11. Like any other contract this contract is also to be governed by the commercial interest of the parties. If the respondent considers that the arrangement which was made by DVB of Single Point Distribution seeking services of the contractor has outlived its utility and the respondent was in a better position to serve the people of the area, the respondent can terminate the contract and suffer the consequences in terms of agreement between the parties. The Court cannot compel the respondent to continue with an agreement. The respondent, who is a company incorporated for supply and distribution of electricity has a better infrastructure available with it to fulfilll the needs of the electrification of the areas. While the contractors who are either individuals or firms in fact were introduced merely to overcome a problem which erstwhile DVB could not tackle at the time. A contractor cannot be made a permanent feature of the electricity supply system. It is a right and obligation of the respondent to supply electricity in the area for which respondent is a licensee under Delhi Electricity Reforms Act, 2000. If the respondent considers it can provide better services and facilities it can always terminate the contract of the contractors.

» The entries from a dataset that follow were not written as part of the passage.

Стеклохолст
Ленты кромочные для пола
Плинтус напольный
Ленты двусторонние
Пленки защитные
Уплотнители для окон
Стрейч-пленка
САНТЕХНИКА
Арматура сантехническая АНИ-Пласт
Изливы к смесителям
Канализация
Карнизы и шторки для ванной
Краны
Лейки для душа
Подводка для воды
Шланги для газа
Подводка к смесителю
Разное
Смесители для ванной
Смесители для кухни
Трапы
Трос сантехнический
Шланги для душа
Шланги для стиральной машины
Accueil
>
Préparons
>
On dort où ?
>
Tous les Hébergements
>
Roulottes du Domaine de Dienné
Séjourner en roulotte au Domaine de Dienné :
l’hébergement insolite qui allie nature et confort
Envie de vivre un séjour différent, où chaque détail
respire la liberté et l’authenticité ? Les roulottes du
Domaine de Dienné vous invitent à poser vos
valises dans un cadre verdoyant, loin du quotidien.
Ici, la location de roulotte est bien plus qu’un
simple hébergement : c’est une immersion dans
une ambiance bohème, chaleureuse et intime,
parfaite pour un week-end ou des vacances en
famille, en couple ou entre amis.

12. Even otherwise in order to grant any injunction under Section 9 of the Arbitration Act, the Court can grant such a relief only if an irreparable loss or injury is going to be caused to the party. In the present case, there is no question of irreparable loss or injury since the agreement itself provides that in case of wrongful termination of the agreement either party shall be entitled to the damages. Damages in such case can be determined by the arbitrator to whom the dispute is referred. Even otherwise where the party can be compensated by way of damages, the Court should refrain from issuing interim injunction.
13. I, therefore, find no force in the application. The application is dismissed.